Sarcomatoid MM cells have more active mitochondrial metabolism compared with epithelioid MM cells. Primary MM cells derived from two different histopathological subtypes, i.e., epithelioid (EPI UP1 and UP2) and sarcomatoid (SAR UP6 and SAR UP7), were grown in fresh medium (CTRL) or in medium with 10 µM of etomoxir for 24 h and then used for the following analysis. (A) Fatty acid β-oxidation was measured with fluorimetric assay in triplicate.

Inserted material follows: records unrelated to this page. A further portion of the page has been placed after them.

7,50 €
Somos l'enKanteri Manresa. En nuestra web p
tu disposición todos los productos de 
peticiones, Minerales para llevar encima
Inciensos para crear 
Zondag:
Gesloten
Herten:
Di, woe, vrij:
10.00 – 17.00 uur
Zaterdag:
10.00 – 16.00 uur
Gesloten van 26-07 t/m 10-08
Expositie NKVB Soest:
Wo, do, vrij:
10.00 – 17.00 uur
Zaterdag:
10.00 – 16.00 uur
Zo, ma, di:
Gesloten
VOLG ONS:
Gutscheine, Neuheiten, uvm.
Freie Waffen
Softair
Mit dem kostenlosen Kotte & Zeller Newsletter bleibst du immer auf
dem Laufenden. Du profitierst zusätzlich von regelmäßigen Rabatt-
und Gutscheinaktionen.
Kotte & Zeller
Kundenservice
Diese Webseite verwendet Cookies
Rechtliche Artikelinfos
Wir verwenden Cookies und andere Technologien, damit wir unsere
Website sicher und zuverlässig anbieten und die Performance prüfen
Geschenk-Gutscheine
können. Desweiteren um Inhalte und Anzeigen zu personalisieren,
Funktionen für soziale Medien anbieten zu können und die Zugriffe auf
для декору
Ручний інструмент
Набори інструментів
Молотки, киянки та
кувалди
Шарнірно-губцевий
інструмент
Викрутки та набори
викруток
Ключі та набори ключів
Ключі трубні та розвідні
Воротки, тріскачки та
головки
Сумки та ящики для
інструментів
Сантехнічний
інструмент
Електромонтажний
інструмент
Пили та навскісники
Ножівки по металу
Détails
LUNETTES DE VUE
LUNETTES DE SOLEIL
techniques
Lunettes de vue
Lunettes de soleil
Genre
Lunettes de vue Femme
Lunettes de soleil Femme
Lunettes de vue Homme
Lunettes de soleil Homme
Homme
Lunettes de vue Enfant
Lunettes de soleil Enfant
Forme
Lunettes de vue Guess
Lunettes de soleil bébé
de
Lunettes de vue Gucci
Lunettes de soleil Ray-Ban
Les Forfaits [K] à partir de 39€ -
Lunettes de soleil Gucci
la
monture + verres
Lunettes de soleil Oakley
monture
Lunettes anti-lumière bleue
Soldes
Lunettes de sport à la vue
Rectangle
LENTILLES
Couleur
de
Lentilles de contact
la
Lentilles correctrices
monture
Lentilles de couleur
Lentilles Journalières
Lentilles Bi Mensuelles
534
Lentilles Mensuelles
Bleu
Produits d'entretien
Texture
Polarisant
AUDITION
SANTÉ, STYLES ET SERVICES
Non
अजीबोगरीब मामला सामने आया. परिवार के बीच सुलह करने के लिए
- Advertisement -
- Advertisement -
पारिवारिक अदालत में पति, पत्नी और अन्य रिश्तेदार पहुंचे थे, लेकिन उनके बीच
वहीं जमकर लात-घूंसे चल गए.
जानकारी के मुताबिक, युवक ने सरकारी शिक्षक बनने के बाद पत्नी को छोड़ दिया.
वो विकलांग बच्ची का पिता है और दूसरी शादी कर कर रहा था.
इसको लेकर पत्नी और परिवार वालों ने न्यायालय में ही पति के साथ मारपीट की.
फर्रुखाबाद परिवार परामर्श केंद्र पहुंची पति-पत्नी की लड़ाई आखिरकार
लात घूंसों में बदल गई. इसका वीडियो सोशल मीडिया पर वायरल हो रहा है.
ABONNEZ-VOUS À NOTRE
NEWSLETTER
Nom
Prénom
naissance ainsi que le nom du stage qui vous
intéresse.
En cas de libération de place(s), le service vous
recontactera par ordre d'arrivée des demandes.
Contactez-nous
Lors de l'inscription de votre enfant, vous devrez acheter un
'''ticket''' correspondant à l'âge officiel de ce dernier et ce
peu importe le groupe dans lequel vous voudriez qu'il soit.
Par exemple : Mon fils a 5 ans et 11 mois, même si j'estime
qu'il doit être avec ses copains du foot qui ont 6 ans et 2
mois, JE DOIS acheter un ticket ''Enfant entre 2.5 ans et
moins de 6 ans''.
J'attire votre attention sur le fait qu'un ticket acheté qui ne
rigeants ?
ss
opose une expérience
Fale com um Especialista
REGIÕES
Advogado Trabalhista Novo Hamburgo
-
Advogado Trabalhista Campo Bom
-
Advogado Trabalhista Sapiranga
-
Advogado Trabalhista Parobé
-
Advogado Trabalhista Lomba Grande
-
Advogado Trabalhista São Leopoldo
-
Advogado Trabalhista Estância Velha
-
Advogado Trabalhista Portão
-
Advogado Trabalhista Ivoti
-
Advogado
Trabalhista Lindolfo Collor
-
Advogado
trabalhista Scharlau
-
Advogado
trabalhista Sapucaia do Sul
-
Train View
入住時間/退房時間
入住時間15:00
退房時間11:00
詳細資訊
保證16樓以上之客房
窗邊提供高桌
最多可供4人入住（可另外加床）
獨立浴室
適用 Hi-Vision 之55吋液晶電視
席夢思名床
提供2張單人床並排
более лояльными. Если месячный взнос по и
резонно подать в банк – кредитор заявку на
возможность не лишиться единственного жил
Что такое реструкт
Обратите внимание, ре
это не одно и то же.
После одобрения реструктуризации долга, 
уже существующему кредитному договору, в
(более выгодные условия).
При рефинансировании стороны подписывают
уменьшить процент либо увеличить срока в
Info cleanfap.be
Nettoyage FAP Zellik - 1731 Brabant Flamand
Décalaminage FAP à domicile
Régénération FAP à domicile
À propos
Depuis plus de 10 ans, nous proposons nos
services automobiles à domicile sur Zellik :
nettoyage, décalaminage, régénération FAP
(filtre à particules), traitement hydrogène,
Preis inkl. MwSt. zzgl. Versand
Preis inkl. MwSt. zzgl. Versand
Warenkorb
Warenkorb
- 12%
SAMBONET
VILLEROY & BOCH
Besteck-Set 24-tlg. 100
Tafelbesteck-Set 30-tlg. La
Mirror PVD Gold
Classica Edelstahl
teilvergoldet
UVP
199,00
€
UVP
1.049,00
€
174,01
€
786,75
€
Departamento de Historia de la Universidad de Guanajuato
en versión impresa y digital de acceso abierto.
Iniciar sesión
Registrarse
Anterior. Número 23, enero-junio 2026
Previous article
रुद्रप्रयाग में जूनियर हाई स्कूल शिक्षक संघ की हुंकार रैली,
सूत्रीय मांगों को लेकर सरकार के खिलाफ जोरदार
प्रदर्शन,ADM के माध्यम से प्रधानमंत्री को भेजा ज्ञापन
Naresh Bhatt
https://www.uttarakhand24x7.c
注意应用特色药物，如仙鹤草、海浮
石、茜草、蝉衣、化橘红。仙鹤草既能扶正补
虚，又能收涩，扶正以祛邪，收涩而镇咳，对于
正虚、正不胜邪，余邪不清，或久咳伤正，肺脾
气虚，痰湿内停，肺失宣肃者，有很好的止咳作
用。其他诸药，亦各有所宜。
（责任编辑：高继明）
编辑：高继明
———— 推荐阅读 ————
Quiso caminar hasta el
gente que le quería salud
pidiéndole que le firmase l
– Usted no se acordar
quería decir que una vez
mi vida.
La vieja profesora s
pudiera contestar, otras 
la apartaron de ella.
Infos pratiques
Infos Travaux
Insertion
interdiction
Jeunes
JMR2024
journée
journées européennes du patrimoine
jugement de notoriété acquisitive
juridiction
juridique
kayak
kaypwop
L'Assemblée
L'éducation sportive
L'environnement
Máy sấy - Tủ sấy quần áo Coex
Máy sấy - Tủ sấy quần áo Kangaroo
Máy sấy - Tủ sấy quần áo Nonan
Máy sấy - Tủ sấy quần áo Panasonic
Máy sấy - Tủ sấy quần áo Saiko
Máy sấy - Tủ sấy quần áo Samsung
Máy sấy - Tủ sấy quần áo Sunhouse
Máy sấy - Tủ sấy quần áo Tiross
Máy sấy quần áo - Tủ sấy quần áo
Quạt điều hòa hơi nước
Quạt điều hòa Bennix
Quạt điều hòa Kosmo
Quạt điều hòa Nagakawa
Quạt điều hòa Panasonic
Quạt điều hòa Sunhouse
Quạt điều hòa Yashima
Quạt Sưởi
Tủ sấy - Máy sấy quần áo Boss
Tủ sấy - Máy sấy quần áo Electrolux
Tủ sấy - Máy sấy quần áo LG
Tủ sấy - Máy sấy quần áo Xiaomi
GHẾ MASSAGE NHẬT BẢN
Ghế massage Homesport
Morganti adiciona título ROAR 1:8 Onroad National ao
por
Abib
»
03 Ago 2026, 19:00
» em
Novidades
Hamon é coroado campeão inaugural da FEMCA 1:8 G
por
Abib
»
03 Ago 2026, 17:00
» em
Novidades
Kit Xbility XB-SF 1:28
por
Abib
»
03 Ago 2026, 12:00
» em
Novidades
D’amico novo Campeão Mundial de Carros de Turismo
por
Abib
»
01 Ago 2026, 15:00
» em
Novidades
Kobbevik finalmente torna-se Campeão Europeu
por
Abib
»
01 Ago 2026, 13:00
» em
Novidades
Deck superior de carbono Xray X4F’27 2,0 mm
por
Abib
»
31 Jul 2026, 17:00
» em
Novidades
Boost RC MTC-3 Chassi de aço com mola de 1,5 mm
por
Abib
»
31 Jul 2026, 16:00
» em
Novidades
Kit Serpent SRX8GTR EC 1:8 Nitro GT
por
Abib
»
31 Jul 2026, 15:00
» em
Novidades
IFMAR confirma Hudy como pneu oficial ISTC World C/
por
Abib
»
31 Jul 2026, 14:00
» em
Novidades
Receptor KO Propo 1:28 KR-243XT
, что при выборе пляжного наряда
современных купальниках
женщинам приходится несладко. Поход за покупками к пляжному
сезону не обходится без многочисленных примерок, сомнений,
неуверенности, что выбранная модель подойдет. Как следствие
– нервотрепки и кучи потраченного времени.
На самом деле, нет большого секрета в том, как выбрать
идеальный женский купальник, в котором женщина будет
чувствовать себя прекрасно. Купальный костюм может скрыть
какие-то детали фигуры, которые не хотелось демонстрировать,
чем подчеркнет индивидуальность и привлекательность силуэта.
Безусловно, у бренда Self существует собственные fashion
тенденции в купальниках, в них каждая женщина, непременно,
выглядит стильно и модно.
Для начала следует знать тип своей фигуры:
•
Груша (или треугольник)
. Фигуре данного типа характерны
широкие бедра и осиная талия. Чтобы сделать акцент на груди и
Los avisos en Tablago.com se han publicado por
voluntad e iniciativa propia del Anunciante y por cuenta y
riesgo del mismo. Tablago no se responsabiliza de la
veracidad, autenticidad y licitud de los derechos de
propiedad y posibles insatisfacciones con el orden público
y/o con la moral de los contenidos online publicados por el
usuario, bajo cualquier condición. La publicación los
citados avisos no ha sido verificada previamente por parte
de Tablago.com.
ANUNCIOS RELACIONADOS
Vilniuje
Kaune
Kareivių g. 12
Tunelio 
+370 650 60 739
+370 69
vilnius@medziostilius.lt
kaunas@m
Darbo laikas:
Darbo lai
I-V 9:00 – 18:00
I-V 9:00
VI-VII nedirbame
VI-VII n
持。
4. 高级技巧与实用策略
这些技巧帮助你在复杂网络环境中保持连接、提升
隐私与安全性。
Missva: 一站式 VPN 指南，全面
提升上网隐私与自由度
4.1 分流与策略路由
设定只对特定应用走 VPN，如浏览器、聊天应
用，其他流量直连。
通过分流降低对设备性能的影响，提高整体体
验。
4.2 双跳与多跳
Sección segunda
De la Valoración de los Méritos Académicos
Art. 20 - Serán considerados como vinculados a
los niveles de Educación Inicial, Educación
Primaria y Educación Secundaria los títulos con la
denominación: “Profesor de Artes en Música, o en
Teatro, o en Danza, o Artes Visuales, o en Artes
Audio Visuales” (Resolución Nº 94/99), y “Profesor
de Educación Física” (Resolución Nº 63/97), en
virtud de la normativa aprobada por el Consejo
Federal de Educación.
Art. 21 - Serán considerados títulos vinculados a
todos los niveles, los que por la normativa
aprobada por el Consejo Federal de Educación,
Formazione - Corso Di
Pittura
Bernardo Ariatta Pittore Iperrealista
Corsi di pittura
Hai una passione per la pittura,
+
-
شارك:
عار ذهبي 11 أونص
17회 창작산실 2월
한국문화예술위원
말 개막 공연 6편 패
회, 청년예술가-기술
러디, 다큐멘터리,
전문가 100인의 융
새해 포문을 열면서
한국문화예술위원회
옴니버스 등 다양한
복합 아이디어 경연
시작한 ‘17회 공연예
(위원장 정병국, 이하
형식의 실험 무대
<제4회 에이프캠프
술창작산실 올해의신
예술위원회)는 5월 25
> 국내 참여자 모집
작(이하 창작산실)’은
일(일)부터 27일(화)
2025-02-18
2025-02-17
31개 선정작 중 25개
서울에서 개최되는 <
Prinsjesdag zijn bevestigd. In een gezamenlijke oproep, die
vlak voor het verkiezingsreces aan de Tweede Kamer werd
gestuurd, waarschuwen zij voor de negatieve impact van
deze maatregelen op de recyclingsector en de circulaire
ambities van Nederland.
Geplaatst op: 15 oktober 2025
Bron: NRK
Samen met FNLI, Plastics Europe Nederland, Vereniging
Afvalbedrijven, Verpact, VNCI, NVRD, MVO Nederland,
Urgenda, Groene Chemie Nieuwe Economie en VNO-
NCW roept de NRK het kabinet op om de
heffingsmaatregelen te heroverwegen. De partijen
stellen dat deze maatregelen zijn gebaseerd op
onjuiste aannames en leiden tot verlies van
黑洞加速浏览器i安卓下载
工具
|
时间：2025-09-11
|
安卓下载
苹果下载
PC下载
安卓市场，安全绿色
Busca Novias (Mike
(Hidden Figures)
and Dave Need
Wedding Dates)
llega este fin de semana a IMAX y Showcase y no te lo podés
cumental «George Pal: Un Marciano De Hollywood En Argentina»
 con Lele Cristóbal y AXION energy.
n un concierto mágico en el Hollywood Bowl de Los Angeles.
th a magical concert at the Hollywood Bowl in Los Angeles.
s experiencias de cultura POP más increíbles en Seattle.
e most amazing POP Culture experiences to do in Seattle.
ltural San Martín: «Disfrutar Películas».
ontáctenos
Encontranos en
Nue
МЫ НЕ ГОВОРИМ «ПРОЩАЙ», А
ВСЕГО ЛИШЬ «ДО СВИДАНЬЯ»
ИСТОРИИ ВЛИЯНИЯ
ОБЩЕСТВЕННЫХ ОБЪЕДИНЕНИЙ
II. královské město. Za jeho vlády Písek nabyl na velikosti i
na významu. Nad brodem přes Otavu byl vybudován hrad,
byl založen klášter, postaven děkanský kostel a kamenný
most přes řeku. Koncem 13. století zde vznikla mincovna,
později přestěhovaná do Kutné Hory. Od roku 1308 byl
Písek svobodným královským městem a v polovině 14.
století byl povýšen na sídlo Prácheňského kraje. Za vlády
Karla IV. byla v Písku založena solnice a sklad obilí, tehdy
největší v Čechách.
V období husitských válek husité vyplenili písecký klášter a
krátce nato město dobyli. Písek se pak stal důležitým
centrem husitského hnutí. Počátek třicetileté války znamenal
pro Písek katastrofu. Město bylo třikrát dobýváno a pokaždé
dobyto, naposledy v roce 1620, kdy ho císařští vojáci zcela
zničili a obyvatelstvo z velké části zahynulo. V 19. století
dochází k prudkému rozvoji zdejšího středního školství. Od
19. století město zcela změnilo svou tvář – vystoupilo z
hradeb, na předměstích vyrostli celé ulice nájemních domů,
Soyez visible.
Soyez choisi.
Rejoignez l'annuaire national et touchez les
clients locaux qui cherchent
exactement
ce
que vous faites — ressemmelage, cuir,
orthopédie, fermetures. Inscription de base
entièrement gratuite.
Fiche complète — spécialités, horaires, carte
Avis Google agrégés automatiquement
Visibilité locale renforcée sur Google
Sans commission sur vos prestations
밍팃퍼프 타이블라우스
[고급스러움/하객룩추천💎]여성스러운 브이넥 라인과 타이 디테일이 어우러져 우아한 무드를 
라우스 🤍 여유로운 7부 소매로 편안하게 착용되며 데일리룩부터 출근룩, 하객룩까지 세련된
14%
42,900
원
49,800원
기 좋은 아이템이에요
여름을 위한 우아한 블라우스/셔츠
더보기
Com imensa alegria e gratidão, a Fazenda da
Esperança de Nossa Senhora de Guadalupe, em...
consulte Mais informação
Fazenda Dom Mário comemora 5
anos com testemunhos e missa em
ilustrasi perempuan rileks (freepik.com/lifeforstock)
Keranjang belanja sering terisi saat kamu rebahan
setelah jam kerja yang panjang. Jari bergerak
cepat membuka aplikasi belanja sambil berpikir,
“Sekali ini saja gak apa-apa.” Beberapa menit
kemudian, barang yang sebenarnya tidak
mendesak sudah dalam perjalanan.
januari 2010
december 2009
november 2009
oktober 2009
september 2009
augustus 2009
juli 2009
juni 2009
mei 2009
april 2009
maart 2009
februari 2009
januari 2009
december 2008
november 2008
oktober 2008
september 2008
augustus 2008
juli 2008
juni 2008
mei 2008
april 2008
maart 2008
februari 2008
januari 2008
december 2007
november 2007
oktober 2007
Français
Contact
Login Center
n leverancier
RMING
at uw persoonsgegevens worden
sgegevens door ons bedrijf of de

Data are presented as means ± SEM (n = 3). *** p < 0.001: ETOM treated cells vs. CTRL cells; # p < 0.05, ### p < 0.001: SAR cells vs. EPI cells. (B) The electron flux between Complex I and III was measured spectrophotometrically in triplicate. Data are expressed as means ± SEM (n = 3). * p < 0.05, *** p < 0.001: ETOM treated cells vs. CTRL cells, ### p < 0.001: SAR cells vs. EPI cells. (C) ATP release was measured with a chemiluminescence-based assay in duplicate. Data are expressed as means ± SEM (n = 3). * p < 0.05, *** p < 0.001: ETOM treated cells vs. CTRL cells; # p < 0.05, ### p < 0.001: SAR cells vs. EPI cells.